Selain bahan baku, tenaga kerja juga didatangkan dari Tanah Air. Dari total 150 karyawan dapur, sebanyak 50 orang merupakan tenaga kerja asal Indonesia yang direkrut khusus untuk menjaga cita rasa masakan. “Dapur kami pekerjanya di atas 50 orang. Chef-nya kita datangkan dari Indonesia,” kata Rosidah.
Rosidah menjelaskan kemitraannya dengan Aston telah berjalan sejak 2023. Pada musim haji tahun ini, dapur Astoneast mendapat kuota memasak hingga ribuan porsi makanan. Produksi harian saat ini mencapai sekitar 1.300 porsi. “Sampai hari ini, kami produksi 1.300-an porsi,” ujarnya.
Untuk menjaga kualitas, bahan-bahan segar diperoleh dari pasar di kawasan Bagalajawah, Madinah. Di dapur tersebut, salah satu juru masak adalah Chef Yusuf asal Sukabumi. Ia mengaku bersyukur mendapat kesempatan bekerja di lingkungan dapur internasional. “Suka-dukanya dapat pengalaman lebih banyak, membantu penghasilan juga,” ujarnya.

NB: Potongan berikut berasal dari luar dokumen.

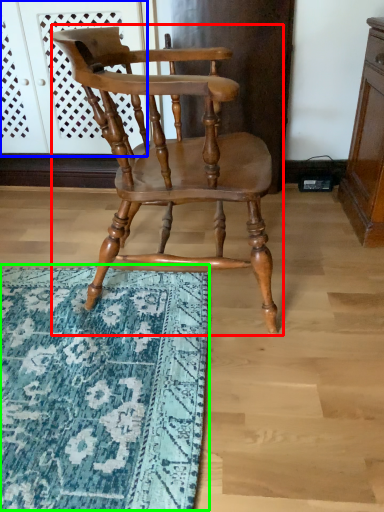
Question: Which is farther away from chair (highlighted by a red box)? screen door (highlighted by a blue box) or mat (highlighted by a green box)?

Choices:
 (A) screen door
 (B) mat

Answer: (A)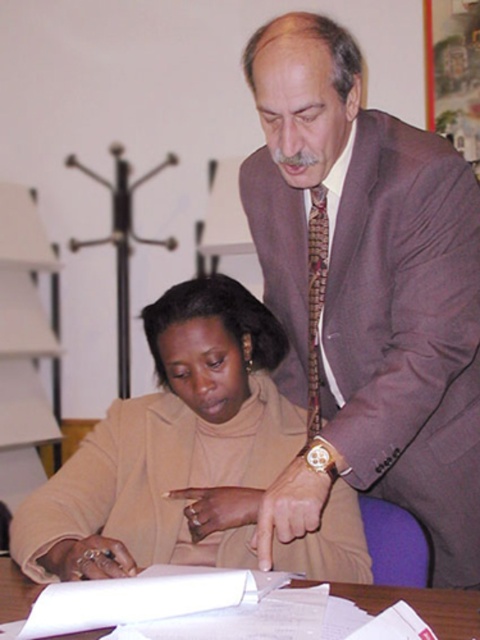
You are organizing a meeting and need to place a 12 inch wide folder on the table. The beige fabric jacket at lower left and the white paper at center are already on the table. Which object has enough width to accommodate the folder without overlapping?

The beige fabric jacket at lower left has a width that surpasses the white paper at center, so the beige fabric jacket at lower left can accommodate the 12 inch wide folder without overlapping.

You are organizing a small meeting in an office and need to place a name tag on the table. The name tag is the same size as the white paper at center. Will the beige fabric jacket at lower left on the table block the name tag from being fully visible?

The beige fabric jacket at lower left is larger in size than the white paper at center. Since the name tag is the same size as the white paper at center, the jacket may block part of the name tag depending on their positions.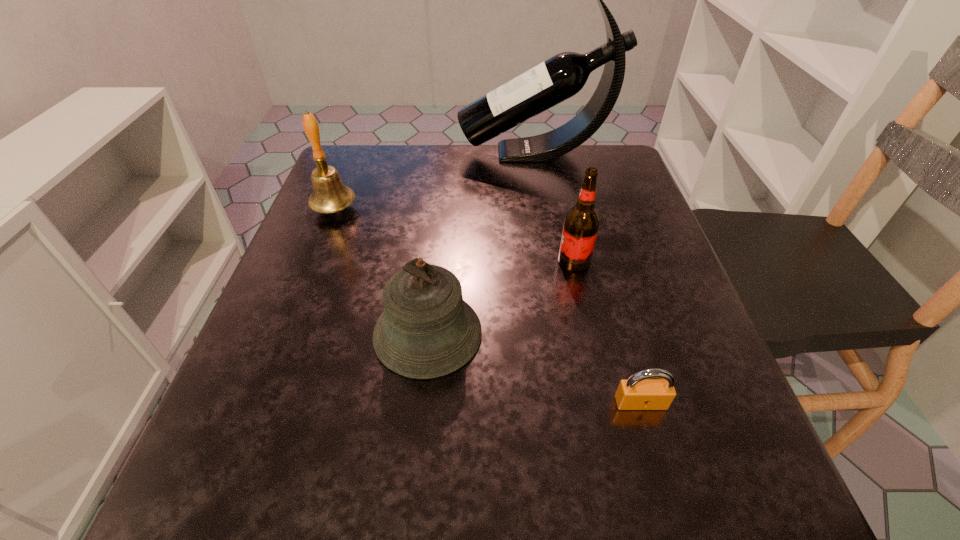
This screenshot has width=960, height=540. In order to click on root beer at the right edge in this screenshot , I will do `click(581, 224)`.

Locate an element on the screen. This screenshot has height=540, width=960. padlock at the right edge is located at coordinates (639, 392).

Locate an element on the screen. object present at the far left corner is located at coordinates (329, 195).

The height and width of the screenshot is (540, 960). Find the location of `object that is positioned at the far right corner`. object that is positioned at the far right corner is located at coordinates (562, 76).

What are the coordinates of `vacant region at the far edge of the desktop` in the screenshot? It's located at (x=444, y=157).

Where is `blank space at the near edge`? blank space at the near edge is located at coordinates (323, 468).

I want to click on free space at the left edge of the desktop, so coord(303,285).

The height and width of the screenshot is (540, 960). What are the coordinates of `vacant area at the right edge` in the screenshot? It's located at (636, 310).

At what (x,y) coordinates should I click in order to perform the action: click on vacant space at the near left corner of the desktop. Please return your answer as a coordinate pair (x, y). The image size is (960, 540). Looking at the image, I should click on (251, 518).

At what (x,y) coordinates should I click in order to perform the action: click on free point at the far right corner. Please return your answer as a coordinate pair (x, y). Image resolution: width=960 pixels, height=540 pixels. Looking at the image, I should click on (605, 187).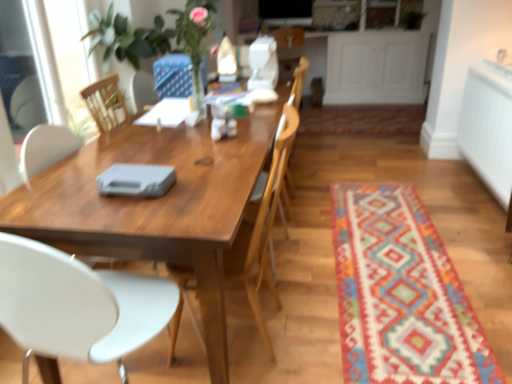
Identify the location of free spot to the left of white textured radiator at right. (360, 181).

Dalam operasionalnya, keamanan pangan menjadi prioritas. Yusuf mengatakan pengawasan dilakukan ketat sebelum makanan dikirim. “Ada dokter yang mengawasi, untuk makanan, sebelum dikirim ada tes tekstur, tes rasa, hingga tes kehigienisan,” katanya.
Perhatian khusus juga diberikan kepada jemaah lanjut usia. Menu disesuaikan agar lebih mudah dikonsumsi, seperti bubur ayam dengan daging disuwir dan tanpa tulang. “Untuk lansia, kami siapkan bubur ayam, ayamnya disuwir, tidak pakai tulang,” ujar Yusuf.
Menurut Yusuf, sebelum musim haji dimulai seluruh tim dapur mengikuti pelatihan khusus terkait penanganan makanan bagi jemaah haji. “Setiap tahun ada pendidikan khusus sebelum eksekusi (pelaksanaan di Madinah),” katanya.
Dengan menghadirkan menu bercita rasa Nusantara dan dukungan tenaga kerja dari Indonesia, dapur Astoneast menjadi salah satu titik yang menghadirkan rasa masakan rumahan bagi jemaah selama menjalankan ibadah haji di Madinah.